La “loi Duplomb”, censée “lever les contraintes à l’exercice du métier d’agriculteur”, fortement décriée, a été partiellement retoquée par le Conseil constitutionnel.
Est-ce une défaite pour l’agro-industrie ? Pas entièrement. Les millions de signataires de la pétition historique ont-ils été entendus ? Non plus. La bataille politique est loin d’être terminée. Et les paysans sonnent l’alerte. On vous récap tout ça.
Sous la pression de la FNSEA – qui avait installé ses barbecues devant les grilles du palais Bourbon – la loi vise à réintroduire un insecticide ou encore de “faciliter” des procédures qui visent à protéger l’environnement notamment autour de l’élevage industriel ou des mégabassines.
Le Conseil Constitutionnel a censuré ce jeudi 7 août la réintroduction de l’acétamipride, un néonicotinoïde connu pour sa toxicité, au nom du principe de précaution et de la charte de l’environnement ; après 3 saisines des parlementaires de gauche.
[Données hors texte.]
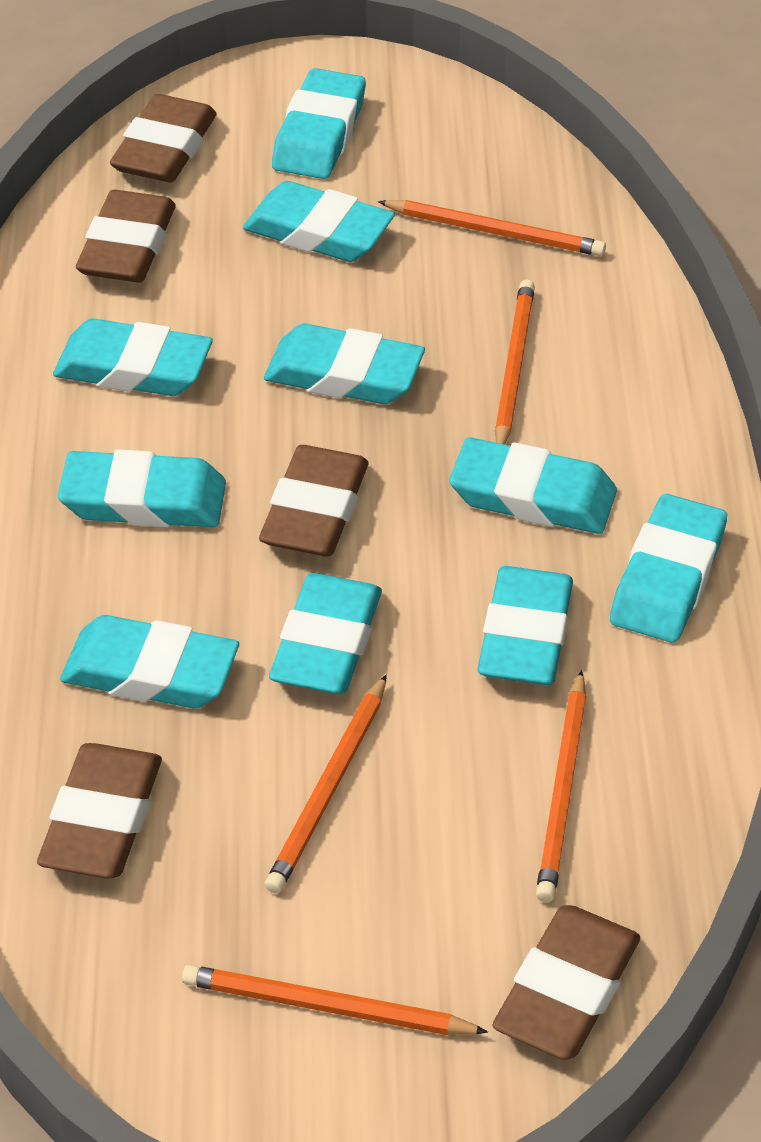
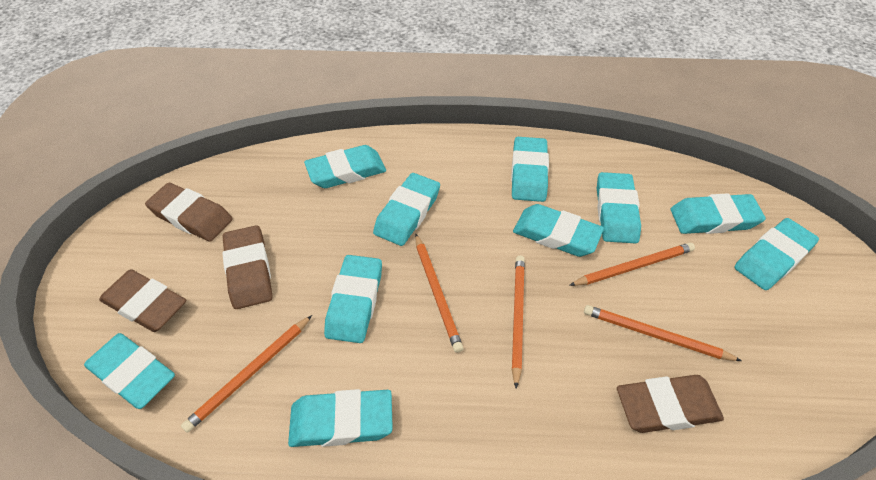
brown eraser: 5 -> 4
La Confédération paysanne note une victoire en demi-teinte.
Le retour du pesticide est donc censuré, mais le reste du texte, et sa défense du modèle agricole libéral sont maintenus.
Car rappelons le, ces mesures pour “lever les contraintes à l’exercice du métier d’agriculteur” sont la voix de la FNSEA. Le monde agricole est loin d’être uni sur ce sujet.
Pour la FNSEA, la censure du texte est un échec. C’est un « choc », « inacceptable et incompréhensible » clame le syndicat agricole qui demandait le retour de ce pesticide pour protéger des filières agricoles « en danger ». Mais la FNSEA est satisfaite pour d’autres dispositions.
Franceinfo parle d’un “camouflet pour le gouvernement”. L’exécutif aurait pu porter lui même ce texte, mais il a préféré laisser faire les parlementaires.
Et toujours pour éviter d’assumer les mesures, Emmanuel Macron se cache ensuite derrière le Conseil Constitutionnel.